* Activity: In the records below, swap every occurrence of "Java chat" for "Kotlin chat" and give the lines again with nothing else altered. Leave the pictures out.

* Records supplied:
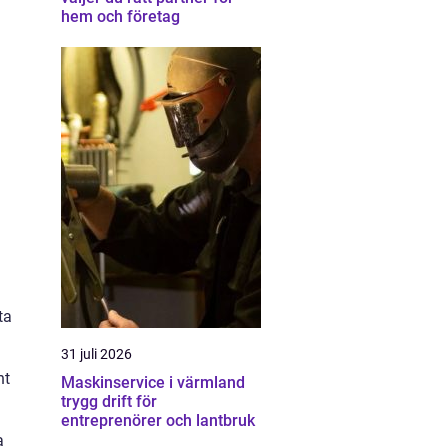
hem och företag
ta
31 juli 2026
nt
Maskinservice i värmland
trygg drift för
entreprenörer och lantbruk
a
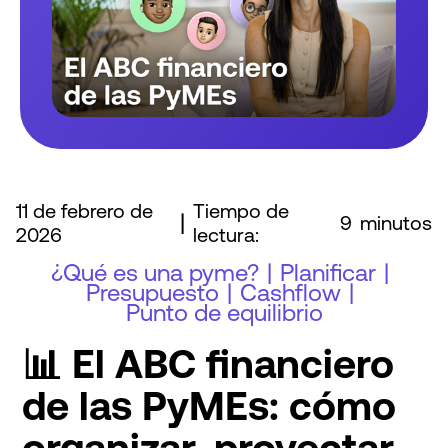
11 de febrero de
Tiempo de
|
9
minutos
2026
lectura:
¿Qué es una pyme?
|
Planificar
|
Presupuesto
|
Cashflow
|
Punto de equilibrio
📊 El ABC financiero
de las PyMEs: cómo
organizar, proyectar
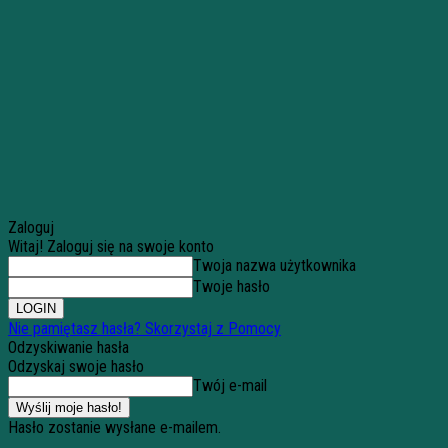
Zaloguj
Witaj! Zaloguj się na swoje konto
Twoja nazwa użytkownika
Twoje hasło
Nie pamiętasz hasła? Skorzystaj z Pomocy
Odzyskiwanie hasła
Odzyskaj swoje hasło
Twój e-mail
Hasło zostanie wysłane e-mailem.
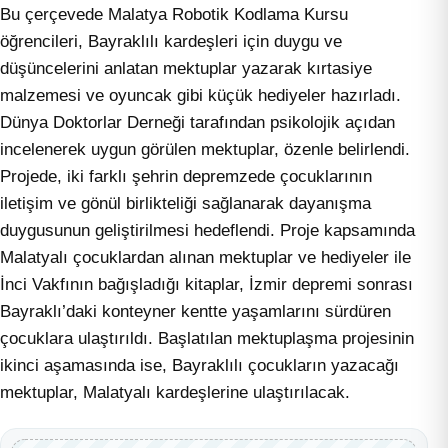
Bu çerçevede Malatya Robotik Kodlama Kursu
öğrencileri, Bayraklılı kardeşleri için duygu ve
düşüncelerini anlatan mektuplar yazarak kırtasiye
malzemesi ve oyuncak gibi küçük hediyeler hazırladı.
Dünya Doktorlar Derneği tarafından psikolojik açıdan
incelenerek uygun görülen mektuplar, özenle belirlendi.
Projede, iki farklı şehrin depremzede çocuklarının
iletişim ve gönül birlikteliği sağlanarak dayanışma
duygusunun geliştirilmesi hedeflendi. Proje kapsamında
Malatyalı çocuklardan alınan mektuplar ve hediyeler ile
İnci Vakfının bağışladığı kitaplar, İzmir depremi sonrası
Bayraklı’daki konteyner kentte yaşamlarını sürdüren
çocuklara ulaştırıldı. Başlatılan mektuplaşma projesinin
ikinci aşamasında ise, Bayraklılı çocukların yazacağı
mektuplar, Malatyalı kardeşlerine ulaştırılacak.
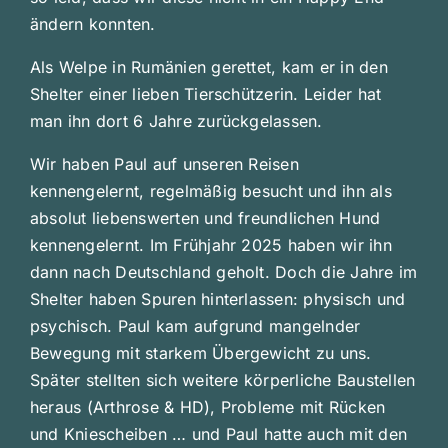
ändern konnten.
Als Welpe in Rumänien gerettet, kam er in den
Shelter einer lieben Tierschützerin. Leider hat
man ihn dort 6 Jahre zurückgelassen.
Wir haben Paul auf unseren Reisen
kennengelernt, regelmäßig besucht und ihn als
absolut liebenswerten und freundlichen Hund
kennengelernt. Im Frühjahr 2025 haben wir ihn
dann nach Deutschland geholt. Doch die Jahre im
Shelter haben Spuren hinterlassen: physisch und
psychisch. Paul kam aufgrund mangelnder
Bewegung mit starkem Übergewicht zu uns.
Später stellten sich weitere körperliche Baustellen
heraus (Arthrose & HD), Probleme mit Rücken
und Kniescheiben … und Paul hatte auch mit den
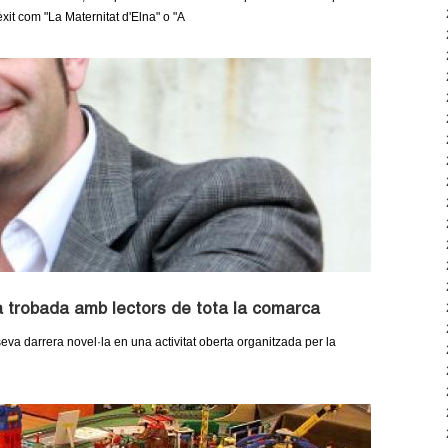
'èxit com "La Maternitat d'Elna" o "A
a trobada amb lectors de tota la comarca
 seva darrera novel·la en una activitat oberta organitzada per la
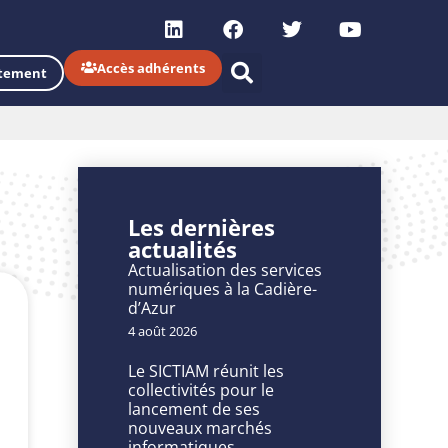
Accès adhérents
tement
Les dernières
actualités
Actualisation des services
numériques à la Cadière-
d’Azur
4 août 2026
Le SICTIAM réunit les
collectivités pour le
lancement de ses
nouveaux marchés
informatiques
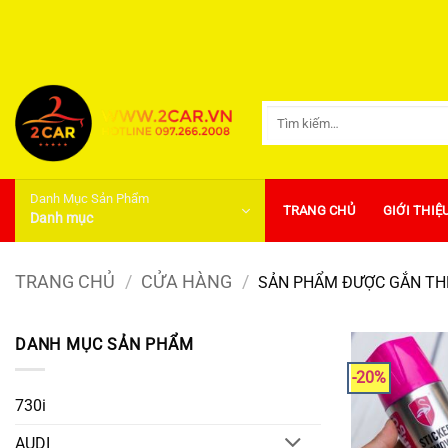
Bỏ
qua
nội
dung
Tìm
kiếm:
Danh Mục Sản Phẩm
TRANG CHỦ
GIỚI THIỆ
Danh mục
TRANG CHỦ
/
CỬA HÀNG
/
SẢN PHẨM ĐƯỢC GẮN THẺ
DANH MỤC SẢN PHẨM
-20%
730i
AUDI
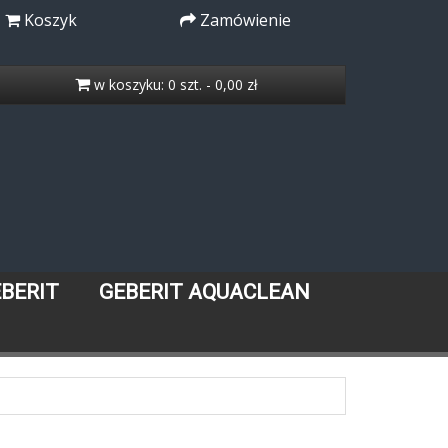
Koszyk
Zamówienie
w koszyku: 0 szt. - 0,00 zł
EBERIT
GEBERIT AQUACLEAN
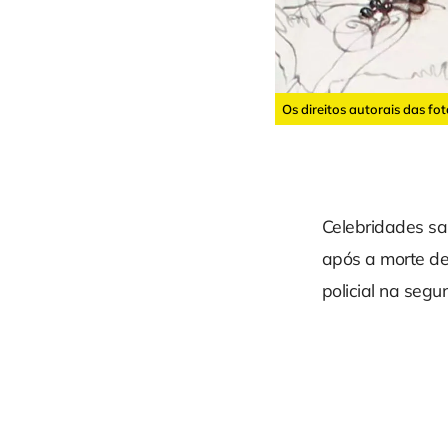
Os direitos autorais das fo
Celebridades sa
após a morte d
policial na segu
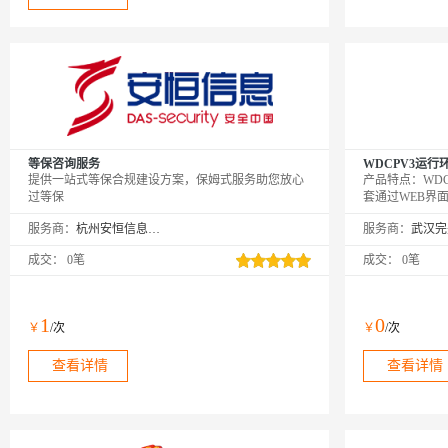
等保咨询服务
WDCPV3运行环境（
提供一站式等保合规建设方案，保姆式服务助您放心
产品特点：WDCP是W
过等保
套通过WEB界面
以及虚拟主机的
服务商：
杭州安恒信息技术有限公司
服务商：
我们的网站服务
成交：
0笔
成交：
0笔
1
0
￥
/次
￥
/次
查看详情
查看详情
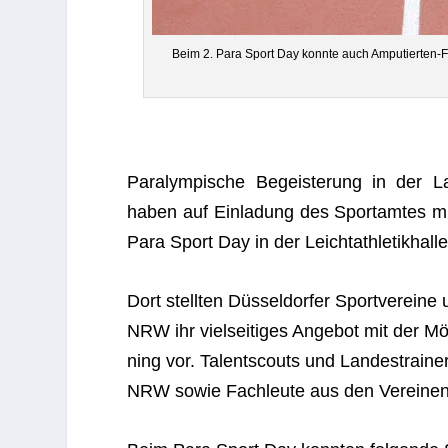
Beim 2. Para Sport Day konnte auch Ampu­tier­ten-
Para­lym­pi­sche Begeis­te­rung in der La
haben auf Ein­la­dung des Sport­am­tes m
Para Sport Day in der Leicht­ath­le­tik­h
Dort stell­ten Düs­sel­dor­fer Sport­ver­eine 
NRW ihr viel­sei­ti­ges Ange­bot mit der Mö
ning vor. Talent­scouts und Lan­des­trai­ner 
NRW sowie Fach­leute aus den Ver­ei­nen b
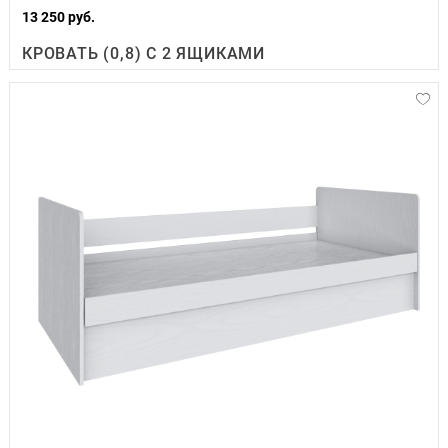
13 250 руб.
КРОВАТЬ (0,8) С 2 ЯЩИКАМИ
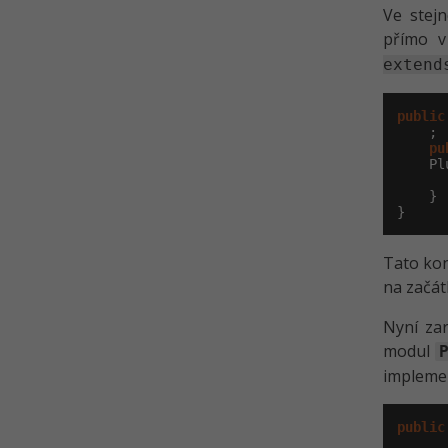
Java chat - Server - Chat plugin
Ve stej
Kvíz - Správa uživatelů, chat
přímo v
service a plugin v Javě
extend
Java chat - Klient - Dokončení 1.
část
public
    ;

Java chat - Klient - Dokončení 2.
pu
část
    Pl
Kvíz - Server pro klientské
    }

aplikace Java
}
Tato kon
na začát
Nyní zar
modul
impleme
public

* Output of the task:
hem och företag
ta
31 juli 2026
nt
Maskinservice i värmland
trygg drift för
entreprenörer och lantbruk
a
11 de febrero de
Tiempo de
|
9
minutos
2026
lectura:
¿Qué es una pyme?
|
Planificar
|
Presupuesto
|
Cashflow
|
Punto de equilibrio
📊 El ABC financiero
de las PyMEs: cómo
organizar, proyectar
Zaloguj
Witaj! Zaloguj się na swoje konto
Twoja nazwa użytkownika
Twoje hasło
Nie pamiętasz hasła? Skorzystaj z Pomocy
Odzyskiwanie hasła
Odzyskaj swoje hasło
Twój e-mail
Hasło zostanie wysłane e-mailem.
Bu çerçevede Malatya Robotik Kodlama Kursu
öğrencileri, Bayraklılı kardeşleri için duygu ve
düşüncelerini anlatan mektuplar yazarak kırtasiye
malzemesi ve oyuncak gibi küçük hediyeler hazırladı.
Dünya Doktorlar Derneği tarafından psikolojik açıdan
incelenerek uygun görülen mektuplar, özenle belirlendi.
Projede, iki farklı şehrin depremzede çocuklarının
iletişim ve gönül birlikteliği sağlanarak dayanışma
duygusunun geliştirilmesi hedeflendi. Proje kapsamında
Malatyalı çocuklardan alınan mektuplar ve hediyeler ile
İnci Vakfının bağışladığı kitaplar, İzmir depremi sonrası
Bayraklı’daki konteyner kentte yaşamlarını sürdüren
çocuklara ulaştırıldı. Başlatılan mektuplaşma projesinin
ikinci aşamasında ise, Bayraklılı çocukların yazacağı
mektuplar, Malatyalı kardeşlerine ulaştırılacak.
ändern konnten.
Als Welpe in Rumänien gerettet, kam er in den
Shelter einer lieben Tierschützerin. Leider hat
man ihn dort 6 Jahre zurückgelassen.
Wir haben Paul auf unseren Reisen
kennengelernt, regelmäßig besucht und ihn als
absolut liebenswerten und freundlichen Hund
kennengelernt. Im Frühjahr 2025 haben wir ihn
dann nach Deutschland geholt. Doch die Jahre im
Shelter haben Spuren hinterlassen: physisch und
psychisch. Paul kam aufgrund mangelnder
Bewegung mit starkem Übergewicht zu uns.
Später stellten sich weitere körperliche Baustellen
heraus (Arthrose & HD), Probleme mit Rücken
und Kniescheiben … und Paul hatte auch mit den
'èxit com "La Maternitat d'Elna" o "A
a trobada amb lectors de tota la comarca
 seva darrera novel·la en una activitat oberta organitzada per la
Accès adhérents
tement
Les dernières
actualités
Actualisation des services
numériques à la Cadière-
d’Azur
4 août 2026
Le SICTIAM réunit les
collectivités pour le
lancement de ses
nouveaux marchés
informatiques
Bỏ
qua
nội
dung
Tìm
kiếm:
Danh Mục Sản Phẩm
TRANG CHỦ
GIỚI THIỆ
Danh mục
TRANG CHỦ
/
CỬA HÀNG
/
SẢN PHẨM ĐƯỢC GẮN THẺ
DANH MỤC SẢN PHẨM
-20%
730i
AUDI
Koszyk
Zamówienie
w koszyku: 0 szt. - 0,00 zł
EBERIT
GEBERIT AQUACLEAN
Os direitos autorais das fo
Celebridades sa
após a morte d
policial na segu
等保咨询服务
WDCPV3运行环境（
提供一站式等保合规建设方案，保姆式服务助您放心
产品特点：WDCP是W
过等保
套通过WEB界面
以及虚拟主机的
服务商：
杭州安恒信息技术有限公司
服务商：
我们的网站服务
成交：
0笔
成交：
0笔
1
0
￥
/次
￥
/次
查看详情
查看详情
Beim 2. Para Sport Day konnte auch Ampu­tier­ten-
Para­lym­pi­sche Begeis­te­rung in der La
haben auf Ein­la­dung des Sport­am­tes m
Para Sport Day in der Leicht­ath­le­tik­h
Dort stell­ten Düs­sel­dor­fer Sport­ver­eine 
NRW ihr viel­sei­ti­ges Ange­bot mit der Mö
ning vor. Talent­scouts und Lan­des­trai­ner 
NRW sowie Fach­leute aus den Ver­ei­nen b
13 250 руб.
КРОВАТЬ (0,8) С 2 ЯЩИКАМИ
Kotlin chat - Server - Chat plugin
Ve stej
Kvíz - Správa uživatelů, chat
přímo v
service a plugin v Javě
extend
Kotlin chat - Klient - Dokončení 1.
část
public
    ;

Kotlin chat - Klient - Dokončení 2.
pu
část
    Pl
Kvíz - Server pro klientské
    }

aplikace Java
}
Tato kon
na začát
Nyní zar
modul
impleme
public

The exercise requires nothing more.